We were already shouting en masse that we would turn our backs on the platforms of Big Tech, but that never really happened.
Public values are not a priority
Yet with every new controversial move by Big Tech, there seems to be a kind of collective outrage. Prominent phone number library figures from The Hague have now expressed their dissatisfaction with X: Eva Heijblom, Director-General of Digitalisation and Government Organisation at the Ministry of the Interior and Kingdom Relations, noted that “citizens are not seen as citizens by these platforms, but as instruments for data collection”. Laurens Dassen, chair of the Volt faction, called X “once a village square, now a toxic place” and announced that he would be leaving the platform.
The comparison with citizens on a village square is, however, misplaced. As I wrote in Trouw in early 2023 : “ Interesting alternative social media platforms Twitter is not a village square, just as a bookstore is not a library. Twitter is a private company and pursues commercial goals, not public ones. In the above comparison, Twitter is at most the pub on the village square.”

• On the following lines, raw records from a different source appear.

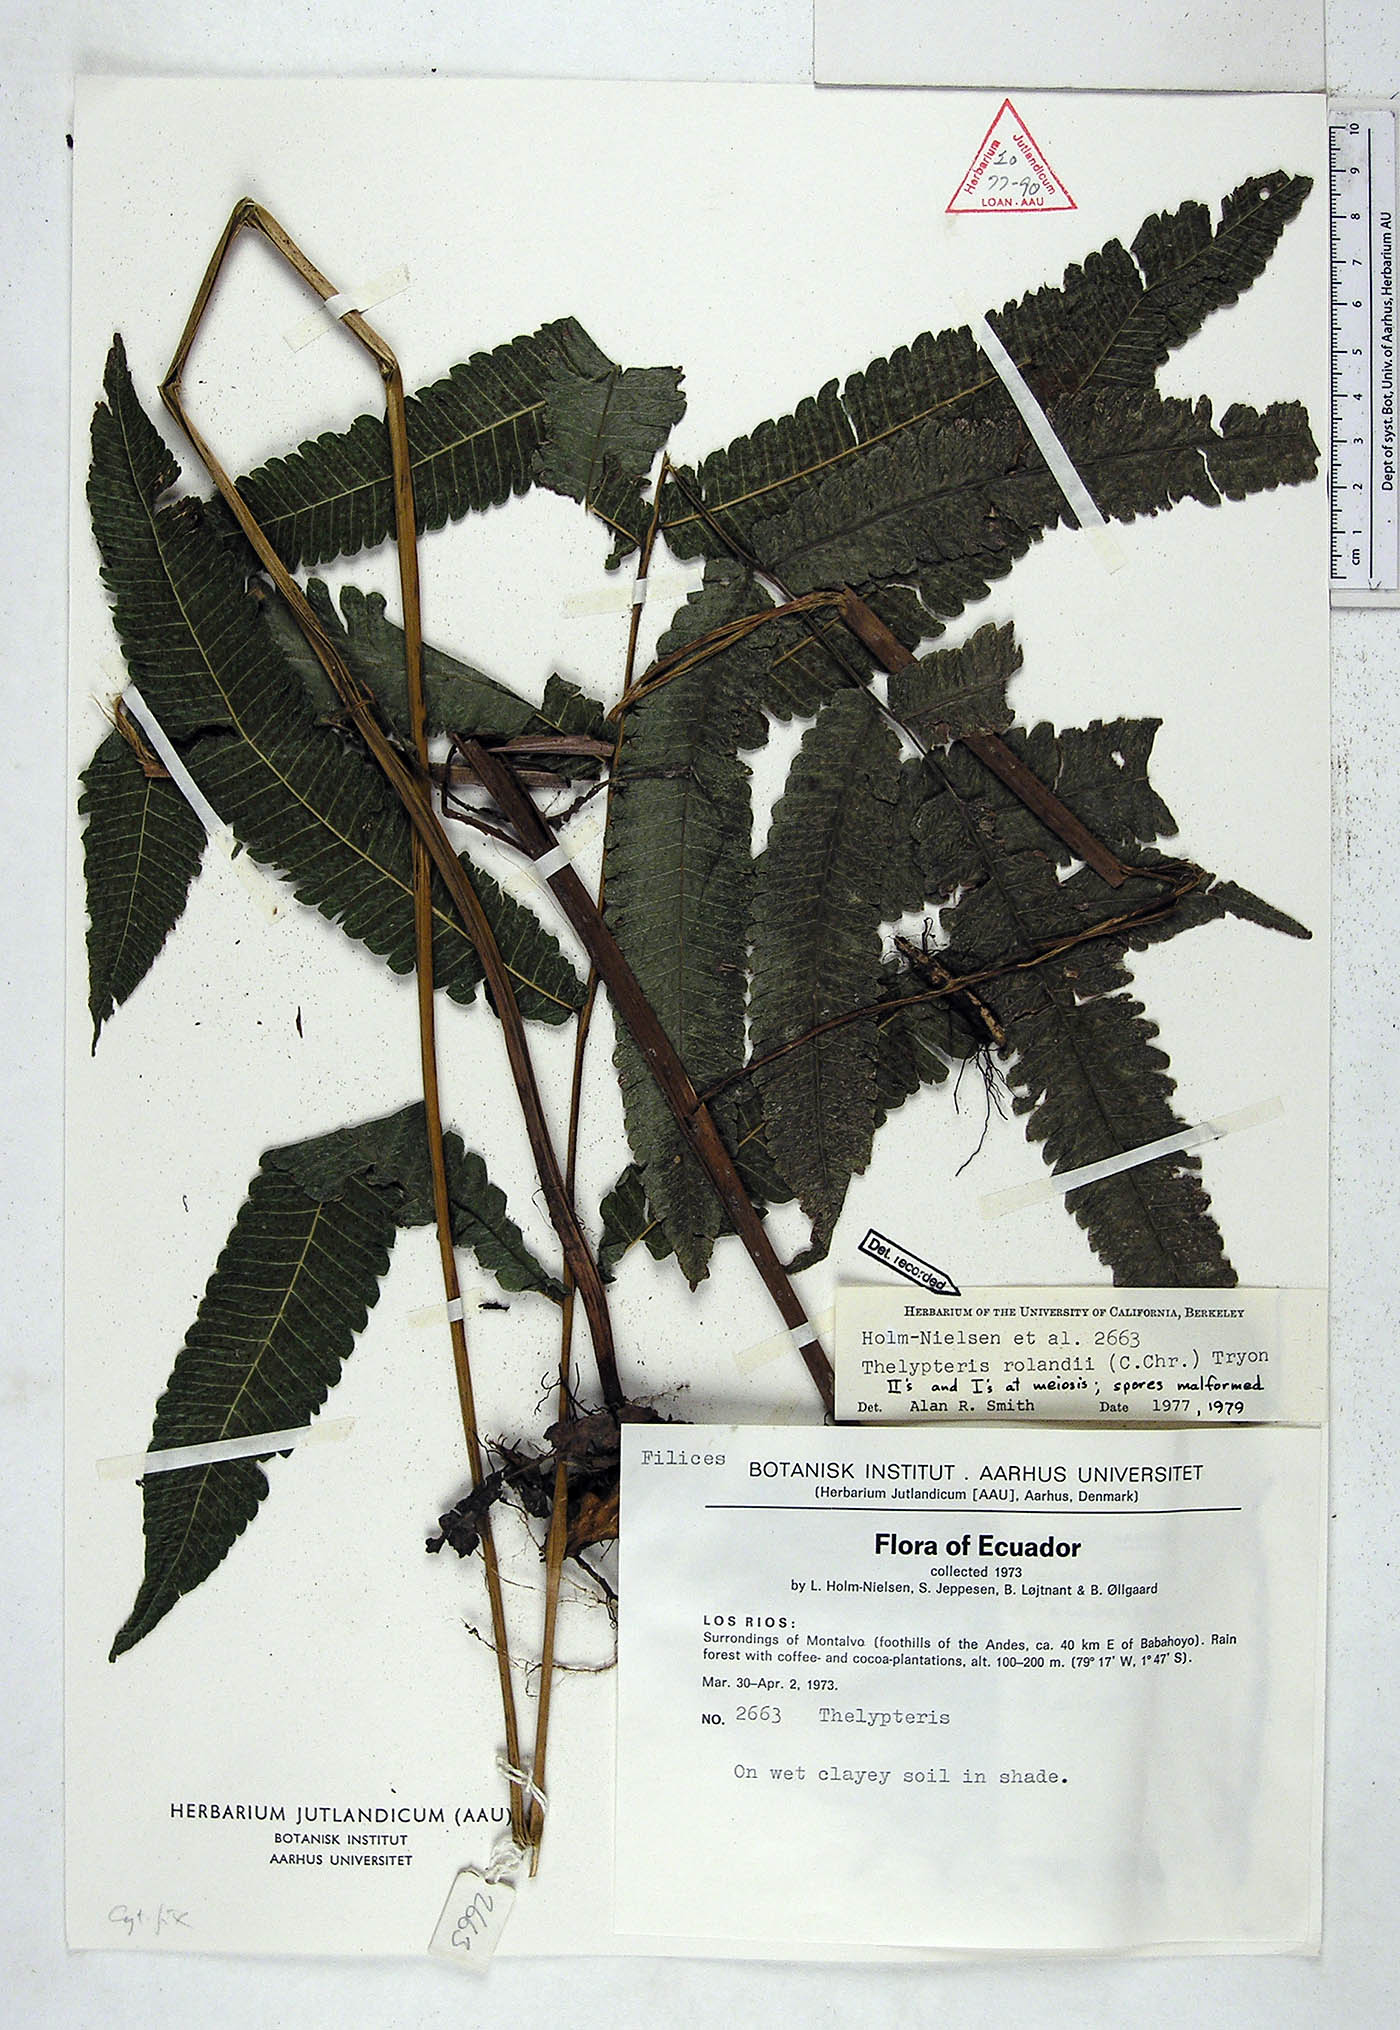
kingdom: Plantae
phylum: Tracheophyta
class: Polypodiopsida
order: Polypodiales
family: Thelypteridaceae
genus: Goniopteris
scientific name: Goniopteris rolandii
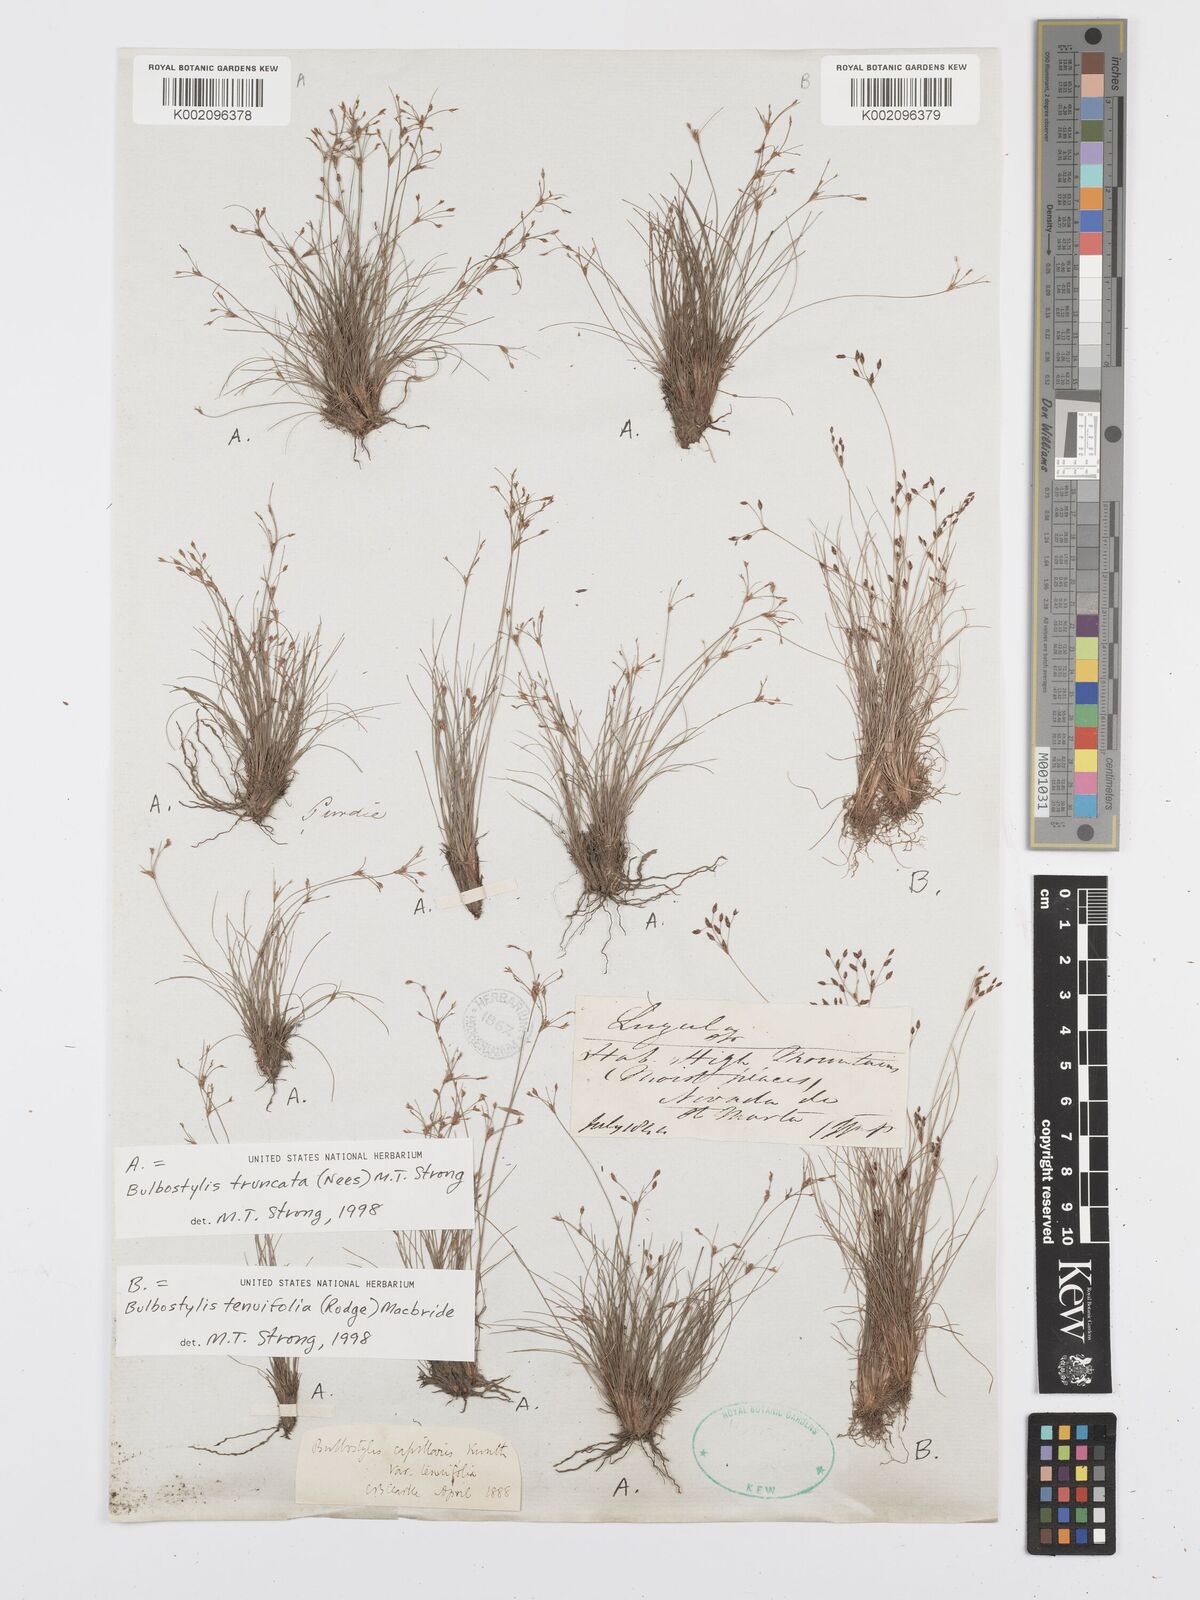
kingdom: Plantae
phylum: Tracheophyta
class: Liliopsida
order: Poales
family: Cyperaceae
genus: Bulbostylis
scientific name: Bulbostylis truncata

Also read: Mohi, Mastodon, Minds… 8
The big question is why we assign a social function to a commercial platform. Why do we let Big Tech watch over democratic values? We must not caseno email list forget that we made Big Tech Big . Now it is also up to us to break this monopoly position.
Decentralized alternatives: a different future?
What if we do it differently? Platforms like Mastodon show that there is an alternative. Instead of centralizing everything under one big company, these platforms work with independent communities. Users decide for themselves which servers they want to be active on and keep control over their own data. This makes them less dependent on advertising and gives the user more freedom.